[gmx-developers] [RFC] thread affinity in mdrun

Fri Sep 20 07:06:47 CEST 2013

Hi!

I saw issues with demo Numascale system[1] and default (without external 
mpi) mdrun behavior -- it pins all 128 threads to first ~20 cores. 
Version with external  MPI (numascale provides openmpi offload module) 
works fine.

[1] http://numascale.com/numa_access.php

Szilárd Páll писал 19-09-2013 21:53:
> Hi,
> 
> I would like to get feedback on an issue (or more precisely a set of
> issues) related to thread/process affinities and
> i) the way we should (or should not) tweak the current behavior and
> ii) the way we should proceed in the future.
> 
> 
> Brief introduction, skip this if you are familiar with the
> implementation details:
> Currently, mdrun always sets per-thread affinity if the number of
> threads is equal to the number of "CPUs" detected (reported by the OS
> ~ number of hardware threads supported). However, if this is not the
> case, e.g. one wants to leave some cores empty (run multiple
> simulations per node) or avoid using HT, thread pinning will not be
> done. This can have quite harsh consequences on the performance -
> especially when OpenMP parallelization is used (most notably with
> GPUs).
> Additionally, we try hard to not override externally set affinities
> which means that if mdrun detects non-default affinity, it will not
> pin threads (not even if -pin on is used). This happens if the job
> scheduler sets the affinity, or if the user sets it e.g. with
> KMP_AFFINITY/GOMP_CPU_AFFINITY, taskset, etc., but even if the MPI
> implementation sets only its thread's affinity.
> 
> 
> On the one hand, there was a request (see
> http://redmine.gromacs.org/issues/1122) that we should allow forcing
> the affinity setting by mdrun either by "-pin on" acquiring more
> aggressive behavior or using a "-pin force" option. Please check out
> the discussion on the issue page and express your opinion on whether
> you agree/which behavior you support.

▶ Dataset entries:
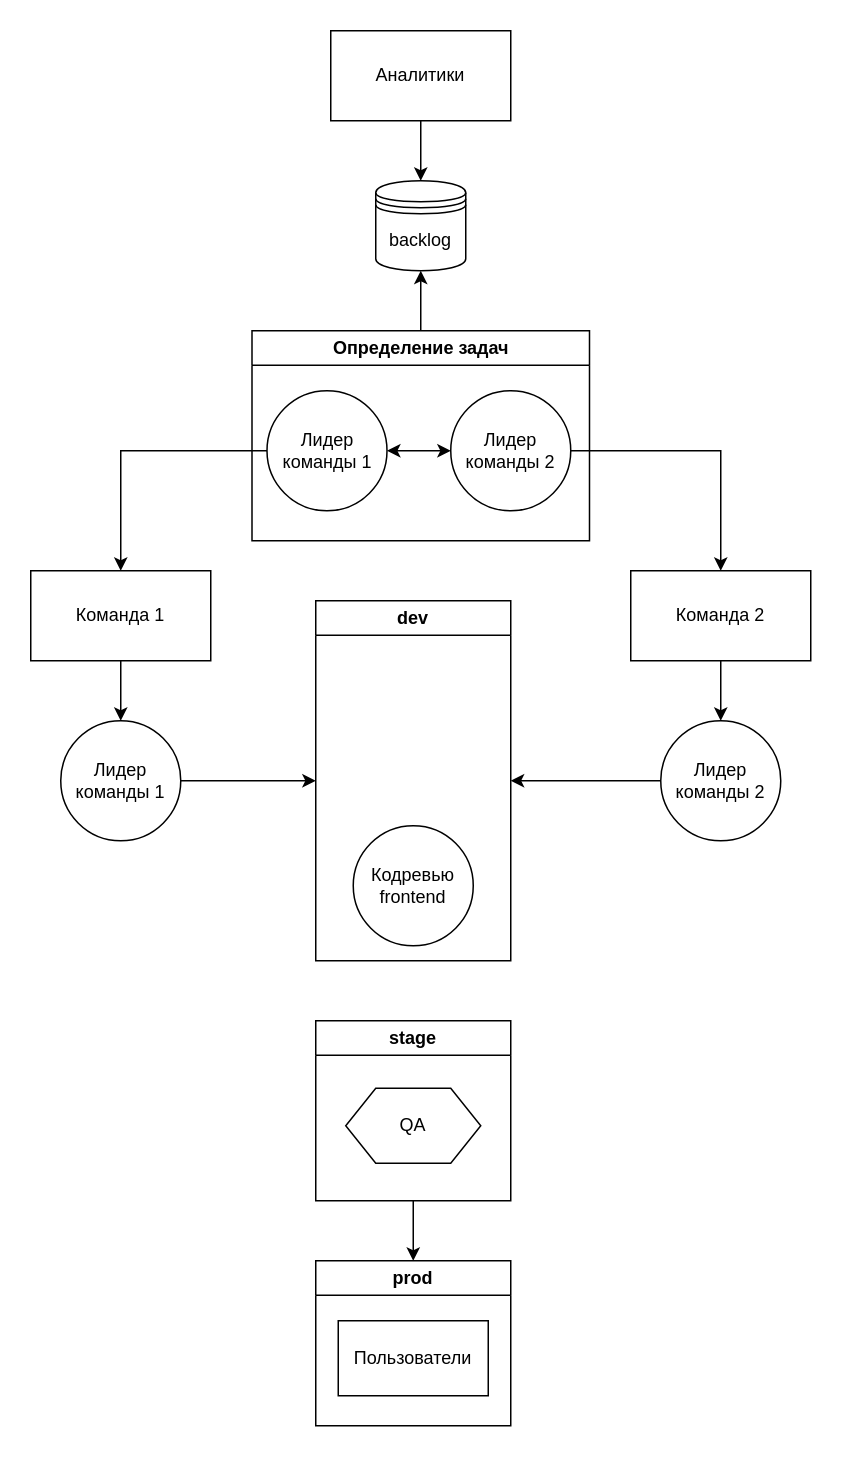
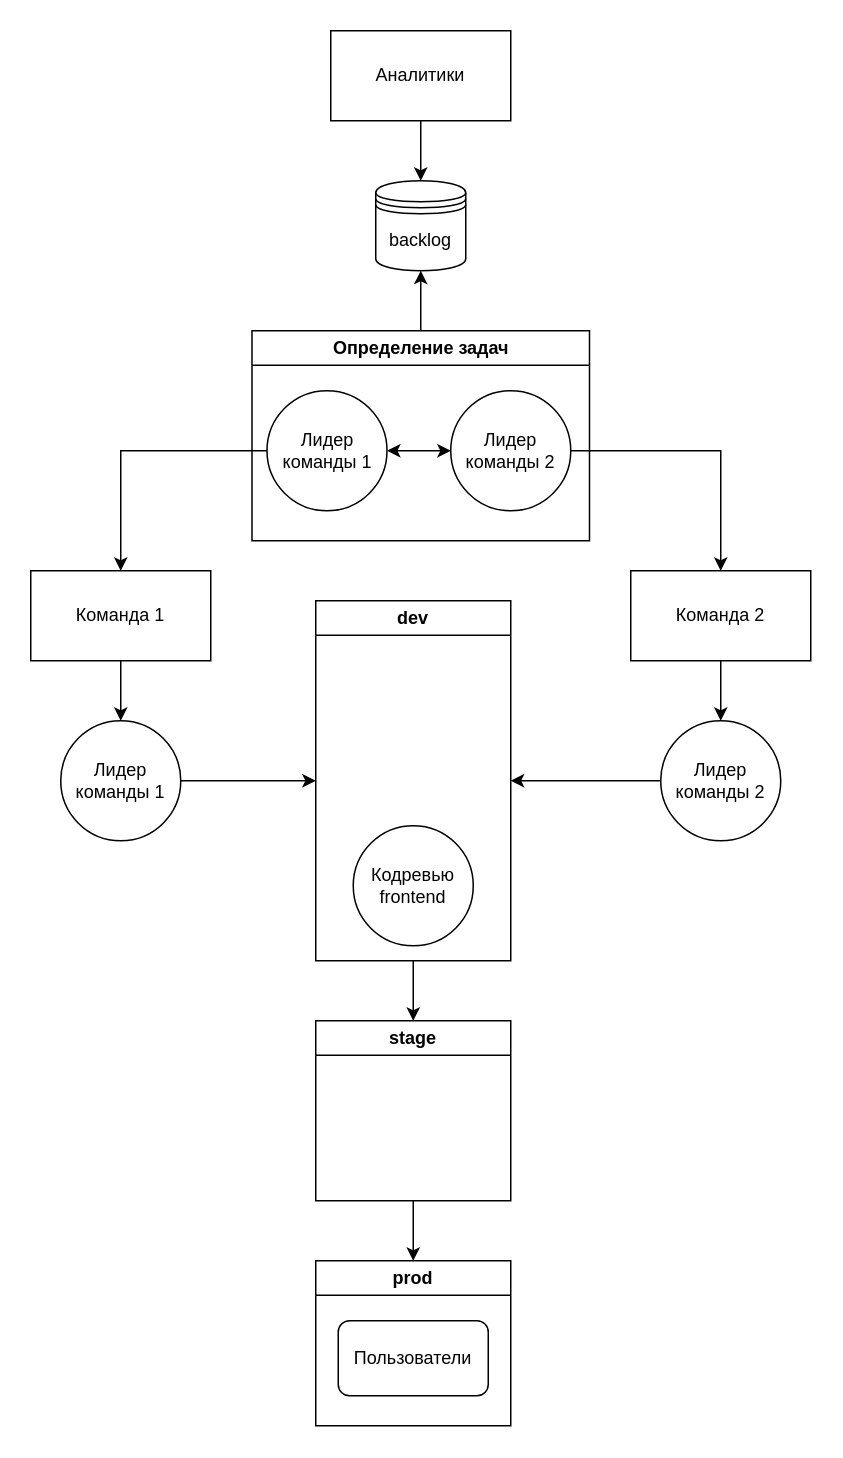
  <mxCell id="0" />
  <mxCell id="1" parent="0" />
  <mxCell id="2" value="Аналитики" style="rounded=0;whiteSpace=wrap;html=1;" vertex="1" parent="1"><mxGeometry x="220" y="20" width="120" height="60" as="geometry" /></mxCell>
  <mxCell id="3" style="edgeStyle=orthogonalEdgeStyle;rounded=0;orthogonalLoop=1;jettySize=auto;html=1;" edge="1" parent="1" source="4" target="20"><mxGeometry relative="1" as="geometry" /></mxCell>
  <mxCell id="4" value="Команда 1" style="rounded=0;whiteSpace=wrap;html=1;" vertex="1" parent="1"><mxGeometry x="20" y="380" width="120" height="60" as="geometry" /></mxCell>
  <mxCell id="5" style="edgeStyle=orthogonalEdgeStyle;rounded=0;orthogonalLoop=1;jettySize=auto;html=1;" edge="1" parent="1" source="6" target="22"><mxGeometry relative="1" as="geometry" /></mxCell>
  <mxCell id="6" value="Команда 2" style="rounded=0;whiteSpace=wrap;html=1;" vertex="1" parent="1"><mxGeometry x="420" y="380" width="120" height="60" as="geometry" /></mxCell>
  <mxCell id="7" value="backlog" style="shape=datastore;whiteSpace=wrap;html=1;" vertex="1" parent="1"><mxGeometry x="250" y="120" width="60" height="60" as="geometry" /></mxCell>
  <mxCell id="8" style="edgeStyle=orthogonalEdgeStyle;rounded=0;orthogonalLoop=1;jettySize=auto;html=1;" edge="1" parent="1" source="2" target="7"><mxGeometry relative="1" as="geometry"><mxPoint x="330" y="140" as="targetPoint" /></mxGeometry></mxCell>
  <mxCell id="9" style="edgeStyle=orthogonalEdgeStyle;rounded=0;orthogonalLoop=1;jettySize=auto;html=1;" edge="1" parent="1" source="27" target="4"><mxGeometry relative="1" as="geometry" /></mxCell>
  <mxCell id="10" style="edgeStyle=orthogonalEdgeStyle;rounded=0;orthogonalLoop=1;jettySize=auto;html=1;" edge="1" parent="1" source="25" target="6"><mxGeometry relative="1" as="geometry" /></mxCell>
+ <mxCell id="11" style="edgeStyle=orthogonalEdgeStyle;rounded=0;orthogonalLoop=1;jettySize=auto;html=1;" edge="1" parent="1" source="12" target="15"><mxGeometry relative="1" as="geometry" /></mxCell>
  <mxCell id="12" value="dev" style="swimlane;whiteSpace=wrap;html=1;" vertex="1" parent="1"><mxGeometry x="210" y="400" width="130" height="240" as="geometry" /></mxCell>
  <mxCell id="13" value="Кодревью frontend" style="ellipse;whiteSpace=wrap;html=1;aspect=fixed;" vertex="1" parent="12"><mxGeometry x="25" y="150" width="80" height="80" as="geometry" /></mxCell>
  <mxCell id="14" style="edgeStyle=orthogonalEdgeStyle;rounded=0;orthogonalLoop=1;jettySize=auto;html=1;" edge="1" parent="1" source="15" target="17"><mxGeometry relative="1" as="geometry" /></mxCell>
  <mxCell id="15" value="stage" style="swimlane;whiteSpace=wrap;html=1;" vertex="1" parent="1"><mxGeometry x="210" y="680" width="130" height="120" as="geometry" /></mxCell>
- <mxCell id="16" value="QA" style="shape=hexagon;perimeter=hexagonPerimeter2;whiteSpace=wrap;html=1;fixedSize=1;" vertex="1" parent="15"><mxGeometry x="20" y="45" width="90" height="50" as="geometry" /></mxCell>
  <mxCell id="17" value="prod" style="swimlane;whiteSpace=wrap;html=1;" vertex="1" parent="1"><mxGeometry x="210" y="840" width="130" height="110" as="geometry" /></mxCell>
- <mxCell id="18" value="Пользователи" style="rounded=0;whiteSpace=wrap;html=1;" vertex="1" parent="17"><mxGeometry x="15" y="40" width="100" height="50" as="geometry" /></mxCell>
+ <mxCell id="18" value="Пользователи" style="whiteSpace=wrap;html=1;rounded=1;" vertex="1" parent="17"><mxGeometry x="15" y="40" width="100" height="50" as="geometry" /></mxCell>
  <mxCell id="19" style="edgeStyle=orthogonalEdgeStyle;rounded=0;orthogonalLoop=1;jettySize=auto;html=1;" edge="1" parent="1" source="20" target="12"><mxGeometry relative="1" as="geometry" /></mxCell>
  <mxCell id="20" value="Лидер команды 1" style="ellipse;whiteSpace=wrap;html=1;aspect=fixed;" vertex="1" parent="1"><mxGeometry x="40" y="480" width="80" height="80" as="geometry" /></mxCell>
  <mxCell id="21" style="edgeStyle=orthogonalEdgeStyle;rounded=0;orthogonalLoop=1;jettySize=auto;html=1;" edge="1" parent="1" source="22" target="12"><mxGeometry relative="1" as="geometry" /></mxCell>
  <mxCell id="22" value="Лидер команды 2" style="ellipse;whiteSpace=wrap;html=1;aspect=fixed;" vertex="1" parent="1"><mxGeometry x="440" y="480" width="80" height="80" as="geometry" /></mxCell>
  <mxCell id="23" style="edgeStyle=orthogonalEdgeStyle;rounded=0;orthogonalLoop=1;jettySize=auto;html=1;" edge="1" parent="1" source="24" target="7"><mxGeometry relative="1" as="geometry" /></mxCell>
  <mxCell id="24" value="Определение задач" style="swimlane;whiteSpace=wrap;html=1;" vertex="1" parent="1"><mxGeometry x="167.5" y="220" width="225" height="140" as="geometry" /></mxCell>
  <mxCell id="25" value="Лидер команды 2" style="ellipse;whiteSpace=wrap;html=1;aspect=fixed;" vertex="1" parent="24"><mxGeometry x="132.5" y="40" width="80" height="80" as="geometry" /></mxCell>
  <mxCell id="26" style="edgeStyle=orthogonalEdgeStyle;rounded=0;orthogonalLoop=1;jettySize=auto;html=1;startArrow=classic;startFill=1;" edge="1" parent="24" source="27" target="25"><mxGeometry relative="1" as="geometry" /></mxCell>
  <mxCell id="27" value="Лидер команды 1" style="ellipse;whiteSpace=wrap;html=1;aspect=fixed;" vertex="1" parent="24"><mxGeometry x="10" y="40" width="80" height="80" as="geometry" /></mxCell>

▶ Exercise set:
- a) According to the mdrun thread affinity post, under what condition does mdrun always set per-thread affinity?
- b) Proceed with the mdrun thread affinity post, picking up after its last sentence.
These lines come from a source unrelated to the mdrun thread affinity post.

▶ Per-task outputs:
- a) When the number of threads equals the number of "CPUs" detected.

- b)
> 
> 
> On the other hand, more generally, I would like to get feedback on
> what people's experience is with affinity setting. I'll just list a
> few aspects of this issue that should be considered, but feel free to
> raise other issues:
> - per-process vs per-thread affinity;
> - affinity set by or required (for optimal performance)
> MPI/communication software stack;
> - GPU/accelerator NUMA aspects;
> - hwloc;
> - leaving a core empty, for interrupts (AMD/Cray?), MPI, NIC or GPU
> driver thread.
> 
> Note that this part of the discussion is aimed more at the behavior of
> mdrun in the future. This is especially relevant as the next major (?)
> version is being planned/developed and new tasking/parallelization
> design options are being explored.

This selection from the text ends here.